**Task brief:** Could you return each entry below exactly as written, minus any pictures?
(Information shown)
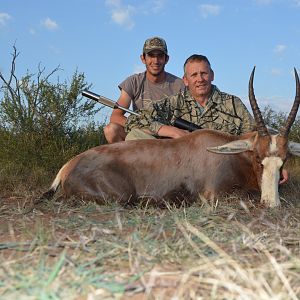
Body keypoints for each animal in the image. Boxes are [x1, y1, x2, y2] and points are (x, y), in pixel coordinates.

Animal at [42, 68, 300, 207]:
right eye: (257, 157)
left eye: (285, 159)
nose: (271, 203)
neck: (230, 154)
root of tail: (69, 165)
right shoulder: (213, 196)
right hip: (119, 196)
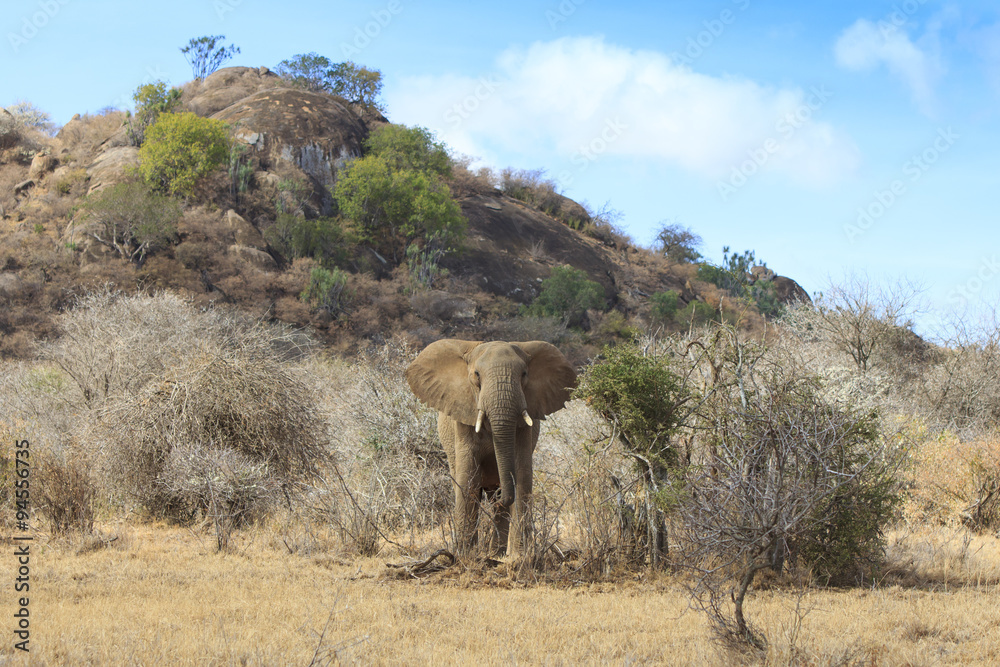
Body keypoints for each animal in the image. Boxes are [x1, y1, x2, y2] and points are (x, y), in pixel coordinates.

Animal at [406, 339, 576, 557]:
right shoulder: (463, 417)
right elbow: (468, 478)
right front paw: (464, 556)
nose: (504, 495)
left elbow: (522, 474)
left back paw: (497, 553)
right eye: (477, 375)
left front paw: (520, 557)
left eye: (524, 374)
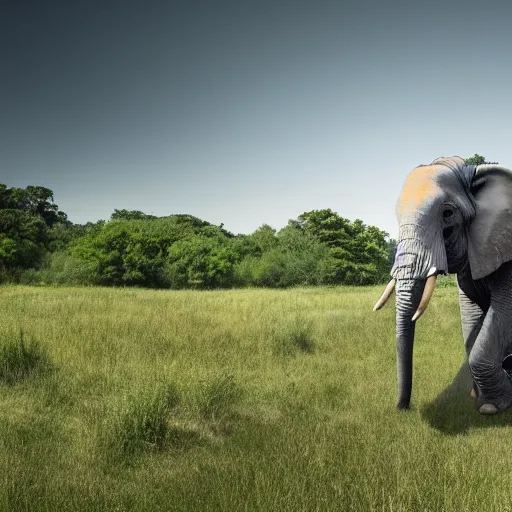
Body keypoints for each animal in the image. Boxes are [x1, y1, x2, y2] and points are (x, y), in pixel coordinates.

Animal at [374, 156, 512, 416]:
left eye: (447, 213)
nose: (403, 408)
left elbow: (503, 312)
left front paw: (490, 407)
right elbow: (471, 318)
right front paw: (477, 396)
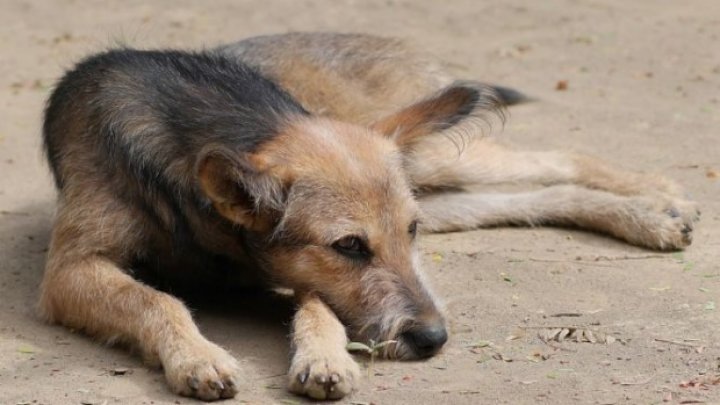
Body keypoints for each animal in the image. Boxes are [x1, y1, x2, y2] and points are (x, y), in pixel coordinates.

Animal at [38, 32, 696, 400]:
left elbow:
(End Information shown)
**Response below:**
Body keypoints for each animal in the image. Boxes are [x1, y1, x2, y2] and points are (x, y), in pixel coordinates.

Animal at [42, 68, 300, 207]:
right eye: (257, 157)
left eye: (285, 159)
nose: (271, 203)
neck: (230, 154)
root of tail: (69, 165)
right shoulder: (213, 196)
right hip: (119, 196)
Body keypoints for each animal in the image. Boxes are [x1, y1, x2, y2] and points are (x, y), in pixel coordinates.

Animal at [406, 339, 576, 557]:
right shoulder: (463, 417)
right elbow: (468, 478)
right front paw: (464, 556)
nose: (504, 495)
left elbow: (522, 474)
left back paw: (497, 553)
right eye: (477, 375)
left front paw: (520, 557)
left eye: (524, 374)
Body keypoints for each animal in the image. Boxes are [x1, y1, x2, y2] and points are (x, y), in pixel coordinates.

Animal at [374, 156, 512, 416]:
left eye: (447, 213)
nose: (403, 408)
left elbow: (503, 312)
left front paw: (490, 407)
right elbow: (471, 318)
right front paw: (477, 396)
Body keypoints for each animal in the image. Boxes are [x1, y1, x2, y2] and points are (x, y), in pixel coordinates.

Animal at [38, 32, 696, 400]:
left elbow:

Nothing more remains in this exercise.